Ventral tegmental afferents in stress-induced reinstatement: the role of cAMP response element-binding protein
- PMID: 21123561
- PMCID: PMC3075606
- DOI: 10.1523/JNEUROSCI.2827-10.2010
Ventral tegmental afferents in stress-induced reinstatement: the role of cAMP response element-binding protein
Abstract
The transcription factor cAMP response element-binding protein (CREB) is required for stress- but not drug-induced reinstatement of cocaine conditioned place preference. To reveal the neural circuitry associated with this CREB dependence, we injected a retrograde tracer into the ventral tegmental area (VTA) and identified afferents that were activated after stress or cocaine exposure in both naive and cocaine-conditioned mice.
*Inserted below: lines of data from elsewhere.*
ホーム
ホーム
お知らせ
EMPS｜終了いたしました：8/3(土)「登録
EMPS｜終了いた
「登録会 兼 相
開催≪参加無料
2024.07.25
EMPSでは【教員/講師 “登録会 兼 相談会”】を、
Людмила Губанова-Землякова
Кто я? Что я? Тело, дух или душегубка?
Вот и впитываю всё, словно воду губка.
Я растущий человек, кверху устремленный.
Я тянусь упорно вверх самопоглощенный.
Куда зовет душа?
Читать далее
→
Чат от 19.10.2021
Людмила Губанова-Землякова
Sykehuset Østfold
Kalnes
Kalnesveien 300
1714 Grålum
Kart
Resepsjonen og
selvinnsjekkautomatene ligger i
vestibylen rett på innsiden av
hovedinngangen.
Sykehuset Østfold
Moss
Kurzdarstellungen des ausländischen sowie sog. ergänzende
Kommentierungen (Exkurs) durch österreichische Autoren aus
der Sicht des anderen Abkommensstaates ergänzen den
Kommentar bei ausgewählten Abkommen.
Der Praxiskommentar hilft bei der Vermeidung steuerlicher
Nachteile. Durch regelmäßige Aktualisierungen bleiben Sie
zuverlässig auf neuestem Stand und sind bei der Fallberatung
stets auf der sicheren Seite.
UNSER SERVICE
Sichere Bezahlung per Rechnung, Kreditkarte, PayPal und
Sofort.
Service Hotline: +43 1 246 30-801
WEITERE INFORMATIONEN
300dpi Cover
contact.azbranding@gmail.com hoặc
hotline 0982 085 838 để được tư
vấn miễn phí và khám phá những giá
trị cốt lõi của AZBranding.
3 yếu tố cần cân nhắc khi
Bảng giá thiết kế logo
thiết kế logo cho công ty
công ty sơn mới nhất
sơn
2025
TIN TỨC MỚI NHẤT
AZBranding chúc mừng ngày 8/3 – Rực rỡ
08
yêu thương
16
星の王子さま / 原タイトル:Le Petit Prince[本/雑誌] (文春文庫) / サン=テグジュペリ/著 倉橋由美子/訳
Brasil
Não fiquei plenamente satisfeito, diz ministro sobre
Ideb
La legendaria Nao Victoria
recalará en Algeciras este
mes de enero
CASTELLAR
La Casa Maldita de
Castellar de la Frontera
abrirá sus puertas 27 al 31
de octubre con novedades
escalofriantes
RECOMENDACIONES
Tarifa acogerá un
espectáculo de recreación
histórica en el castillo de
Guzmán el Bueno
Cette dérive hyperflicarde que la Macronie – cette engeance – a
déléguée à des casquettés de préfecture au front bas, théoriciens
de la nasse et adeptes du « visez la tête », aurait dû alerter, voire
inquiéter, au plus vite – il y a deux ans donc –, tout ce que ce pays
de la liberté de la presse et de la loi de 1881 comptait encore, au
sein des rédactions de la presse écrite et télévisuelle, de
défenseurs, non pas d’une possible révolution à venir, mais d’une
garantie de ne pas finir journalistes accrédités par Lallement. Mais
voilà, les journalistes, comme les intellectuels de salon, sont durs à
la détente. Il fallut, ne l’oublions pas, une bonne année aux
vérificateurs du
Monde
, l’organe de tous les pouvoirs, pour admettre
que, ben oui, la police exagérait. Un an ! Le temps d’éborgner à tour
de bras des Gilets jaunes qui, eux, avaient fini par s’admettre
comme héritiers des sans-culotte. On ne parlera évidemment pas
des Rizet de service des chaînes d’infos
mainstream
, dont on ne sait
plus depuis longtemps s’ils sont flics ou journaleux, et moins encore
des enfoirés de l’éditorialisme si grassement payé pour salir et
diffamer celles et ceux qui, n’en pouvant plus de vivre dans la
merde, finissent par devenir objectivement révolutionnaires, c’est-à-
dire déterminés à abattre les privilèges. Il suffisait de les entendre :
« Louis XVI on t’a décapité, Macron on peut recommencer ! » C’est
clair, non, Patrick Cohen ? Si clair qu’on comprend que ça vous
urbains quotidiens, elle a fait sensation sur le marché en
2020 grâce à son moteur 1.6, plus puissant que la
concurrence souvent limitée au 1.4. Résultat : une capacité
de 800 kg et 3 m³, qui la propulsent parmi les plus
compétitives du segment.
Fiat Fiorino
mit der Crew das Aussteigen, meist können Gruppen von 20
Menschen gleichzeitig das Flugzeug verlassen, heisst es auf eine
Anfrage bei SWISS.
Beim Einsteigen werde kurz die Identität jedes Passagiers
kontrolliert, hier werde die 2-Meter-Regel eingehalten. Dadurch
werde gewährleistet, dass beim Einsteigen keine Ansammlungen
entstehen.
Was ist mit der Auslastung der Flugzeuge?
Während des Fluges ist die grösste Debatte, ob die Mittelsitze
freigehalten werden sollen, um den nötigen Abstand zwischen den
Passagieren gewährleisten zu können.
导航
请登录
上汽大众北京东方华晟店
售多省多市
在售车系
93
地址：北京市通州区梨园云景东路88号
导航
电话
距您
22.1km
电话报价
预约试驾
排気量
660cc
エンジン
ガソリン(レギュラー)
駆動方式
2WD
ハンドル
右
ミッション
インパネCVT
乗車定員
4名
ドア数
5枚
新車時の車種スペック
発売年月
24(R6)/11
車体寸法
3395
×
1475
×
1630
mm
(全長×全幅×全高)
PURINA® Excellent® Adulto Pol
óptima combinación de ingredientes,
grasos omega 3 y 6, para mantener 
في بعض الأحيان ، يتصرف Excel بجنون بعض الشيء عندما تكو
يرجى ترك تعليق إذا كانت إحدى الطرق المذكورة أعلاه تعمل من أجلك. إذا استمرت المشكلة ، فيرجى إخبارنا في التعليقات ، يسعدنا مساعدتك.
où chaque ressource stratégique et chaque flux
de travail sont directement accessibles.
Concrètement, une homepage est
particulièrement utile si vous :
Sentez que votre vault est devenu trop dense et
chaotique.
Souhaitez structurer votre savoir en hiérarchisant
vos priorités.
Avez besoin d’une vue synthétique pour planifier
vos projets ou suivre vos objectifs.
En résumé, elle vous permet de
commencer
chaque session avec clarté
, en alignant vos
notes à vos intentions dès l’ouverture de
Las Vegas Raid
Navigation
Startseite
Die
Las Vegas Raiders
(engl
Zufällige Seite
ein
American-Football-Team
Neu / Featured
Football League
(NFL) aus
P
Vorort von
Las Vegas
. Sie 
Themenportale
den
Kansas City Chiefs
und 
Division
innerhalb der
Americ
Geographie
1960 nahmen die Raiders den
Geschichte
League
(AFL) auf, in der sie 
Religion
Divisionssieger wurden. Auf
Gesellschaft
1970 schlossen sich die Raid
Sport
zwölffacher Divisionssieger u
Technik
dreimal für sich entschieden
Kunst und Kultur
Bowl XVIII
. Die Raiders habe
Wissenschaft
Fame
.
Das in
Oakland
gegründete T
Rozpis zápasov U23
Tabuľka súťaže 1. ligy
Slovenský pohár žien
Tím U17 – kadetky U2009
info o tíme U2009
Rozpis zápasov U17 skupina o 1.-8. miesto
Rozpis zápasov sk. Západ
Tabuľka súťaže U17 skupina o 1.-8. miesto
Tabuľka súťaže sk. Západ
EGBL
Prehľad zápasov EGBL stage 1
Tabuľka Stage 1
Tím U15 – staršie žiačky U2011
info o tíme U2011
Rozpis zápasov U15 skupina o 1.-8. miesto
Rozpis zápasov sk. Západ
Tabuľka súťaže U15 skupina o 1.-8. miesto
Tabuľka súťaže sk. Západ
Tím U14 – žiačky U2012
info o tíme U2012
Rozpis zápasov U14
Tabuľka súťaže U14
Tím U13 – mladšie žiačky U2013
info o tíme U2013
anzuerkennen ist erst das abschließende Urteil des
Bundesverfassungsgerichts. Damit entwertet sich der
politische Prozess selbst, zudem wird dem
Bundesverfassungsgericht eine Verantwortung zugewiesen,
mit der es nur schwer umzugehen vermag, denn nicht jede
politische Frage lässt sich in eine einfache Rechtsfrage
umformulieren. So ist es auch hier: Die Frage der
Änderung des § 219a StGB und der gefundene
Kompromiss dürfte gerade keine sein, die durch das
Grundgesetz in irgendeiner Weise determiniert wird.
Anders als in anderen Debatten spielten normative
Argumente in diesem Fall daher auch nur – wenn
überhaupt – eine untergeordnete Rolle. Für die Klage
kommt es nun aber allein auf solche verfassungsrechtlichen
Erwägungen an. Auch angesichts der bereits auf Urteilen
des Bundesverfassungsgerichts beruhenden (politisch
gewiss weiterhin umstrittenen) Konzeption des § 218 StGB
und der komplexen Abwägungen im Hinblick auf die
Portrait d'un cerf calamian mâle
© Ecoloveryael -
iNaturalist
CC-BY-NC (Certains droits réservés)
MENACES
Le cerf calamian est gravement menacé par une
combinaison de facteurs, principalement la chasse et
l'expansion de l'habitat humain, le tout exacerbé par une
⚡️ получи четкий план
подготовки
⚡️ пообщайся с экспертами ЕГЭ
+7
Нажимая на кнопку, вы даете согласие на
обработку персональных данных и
Neuronal activation, as assessed by Fos expression, was greatly reduced in the dorsal and ventral bed nucleus of the stria terminalis (BNST), lateral septum, and nucleus accumbens shell in mice lacking CREB (CREBαΔ mice) after a 6 min swim stress but not after cocaine exposure (20 mg/kg). Additionally, activation of VTA afferent neurons in the ventral BNST and the infralimbic cortex in CREBαΔ mice was blunted in response to stress. This pattern of neuronal activation persisted in mice that were conditioned to a cocaine place preference procedure before stress exposure. Furthermore, lidocaine inactivation (0.4 μl, 4%) studies demonstrated the necessity of BNST activation for swim-stress-induced reinstatement of cocaine-conditioned reward. Together, the present studies demonstrate that CREB is required for the activation of a unique circuit that converges on the dopamine reward pathway to elicit reinstatement of drug reward and points to the BNST as a key intersection between stress and reward circuits.